Re: Inaccessible pages & folios

Matthew Wilcox <willy@xxxxxxxxxxxxx> · Mon, 12 Apr 2021 14:55:14 +0100

On Mon, Apr 12, 2021 at 03:37:18PM +0200, Claudio Imbrenda wrote:
> On Mon, 12 Apr 2021 13:43:41 +0100
> Matthew Wilcox <willy@xxxxxxxxxxxxx> wrote:
> 
> [...]
> 
> > > For the rename case, how would you handle gup.c?  
> > 
> > At first, I'd turn it into
> > arch_make_folio_accessible(page_folio(page));
> 
> that's tricky. what happens if some pages in the folio cannot be made
> accessible?

I was only thinking about the page cache case ...

        access_ret = arch_make_page_accessible(page);
        /*
         * If writeback has been triggered on a page that cannot be made
         * accessible, it is too late to recover here.
         */
        VM_BUG_ON_PAGE(access_ret != 0, page);

... where it seems all pages _can_ be made accessible.

> also, I assume you keep the semantic difference between get_page and
> pin_page? that's also very important for us

I haven't changed anything in gup.c yet.  Just trying to get the page
cache to suck less right now.

> > So what you're saying is that the host might allocate, eg a 1GB folio
> > for a guest, then the guest splits that up into smaller chunks (eg
> > 1MB), and would only want one of those small chunks accessible to the
> > hypervisor?
> 
> qemu will allocate a big chunk of memory, and I/O would happen only on
> small chunks (depending on what the guest does).
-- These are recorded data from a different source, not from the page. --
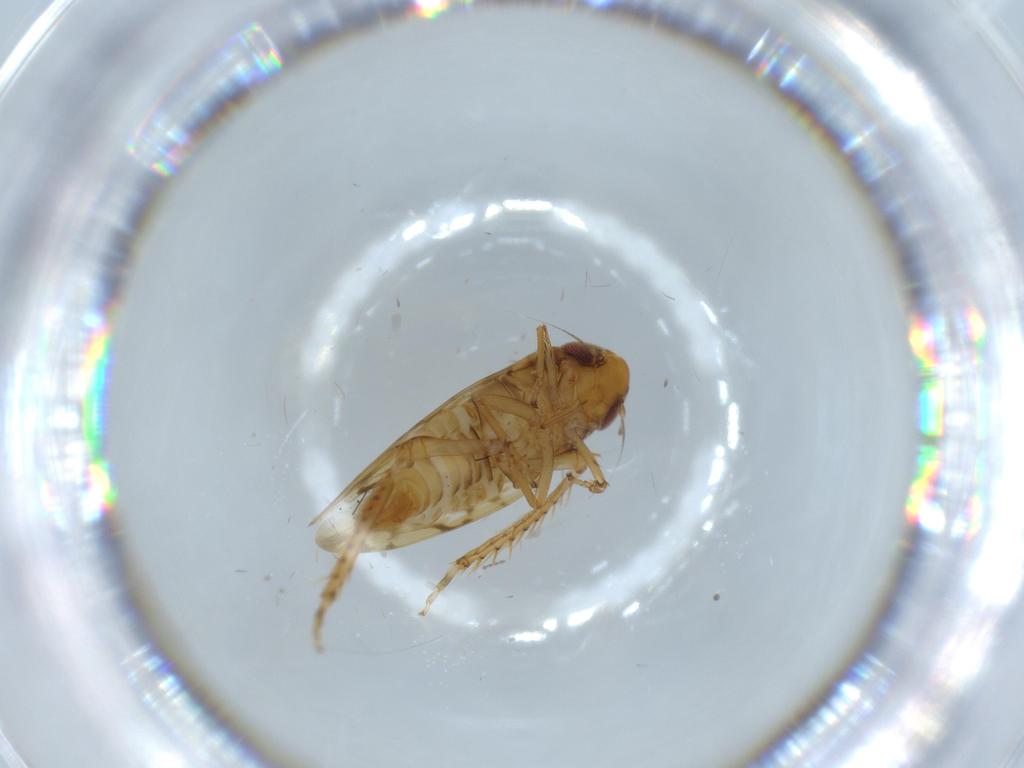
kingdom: Animalia
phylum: Arthropoda
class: Insecta
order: Hemiptera
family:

I don't know how swap
> and pagecache would behave in the folio scenario.
> 
> Also consider that currently we need 4k hardware pages for protected
> guests (so folios would be ok, as long as they are backed by small
> pages)
> 
> How and when are folios created actually?
> 
> is there a way to prevent creation of multi-page folios?
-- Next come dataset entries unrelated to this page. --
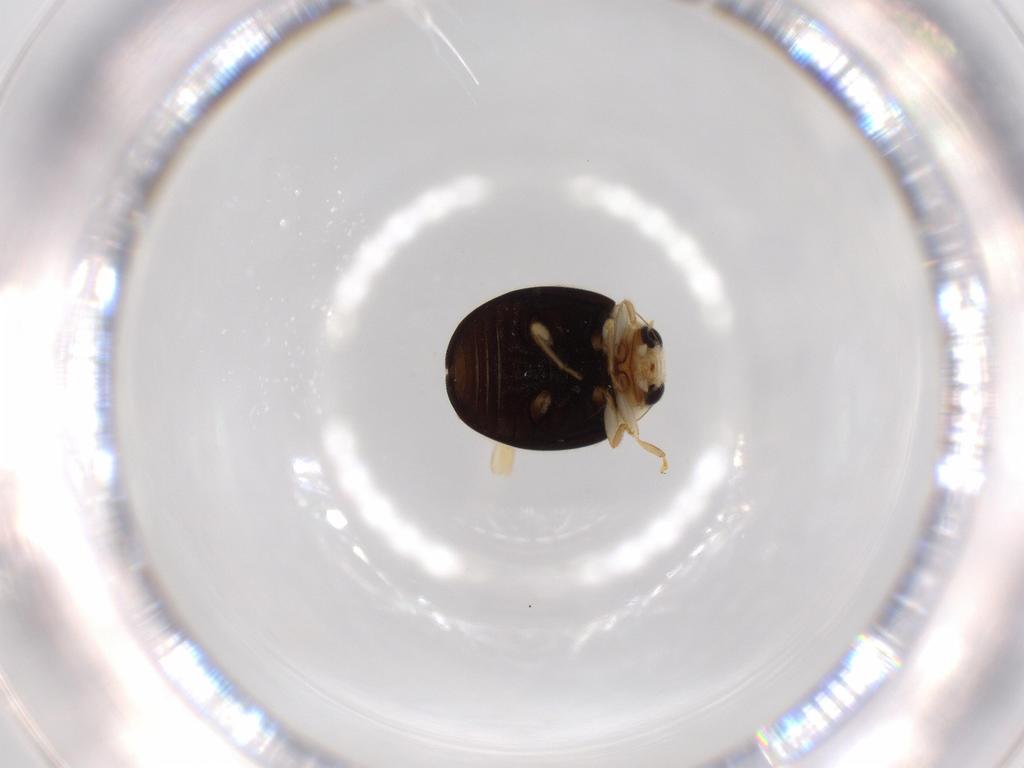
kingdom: Animalia
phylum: Arthropoda
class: Insecta
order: Coleoptera
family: Coccinellidae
Today there's no way to create multi-page folios because I haven't submitted
the patch to add alloc_folio() and friends:

https://git.infradead.org/users/willy/pagecache.git/commitdiff/4fe26f7a28ffdc850cd016cdaaa74974c59c5f53

We do have a way to allocate compound pages and add them to the page cache,
but that's only in use by tmpfs/shmem.

What will happen is that (for filesystems which support multipage folios),
they'll be allocated by the page cache.  I expect other places will start
to use folios after that (eg anonymous memory), but I don't know where
all those places will be.  I hope not to be involved in that!

The general principle, though, is that the overhead of tracking memory in
page-sized units is too high, and we need to use larger units by default.
There are occasions when we need to do things to memory in smaller units,
and for those, we can choose to either handle sub-folio things, or we
can split a folio apart into smaller folios.

> > > a possible approach maybe would be to keep the _page variant, and
> > > add a _folio wrapper around it  
> > 
> > Yes, we can do that.  It's what I'm currently doing for
> > flush_dcache_folio().
> 
> where would the page flags be stored? as I said, we really depend on
> that bit to be set correctly to prevent potentially disruptive I/O
> errors. It's ok if the bit overindicates protection (non-protected
> pages can be marked as protected), but protected pages must at all
> times have the bit set.
> 
> the reason why this hook exists at all, is to prevent secure pages from
> being accidentally (or maliciously) fed into I/O

You can still use PG_arch_1 on the sub-pages of a folio.  It's one of the
things you'll have to decide, actually.  Does setting PG_arch_1 on
the head page of the folio indicate that the entire page is accessible,
or just that the head page is accessible?  Different page flags have
made different decisions here.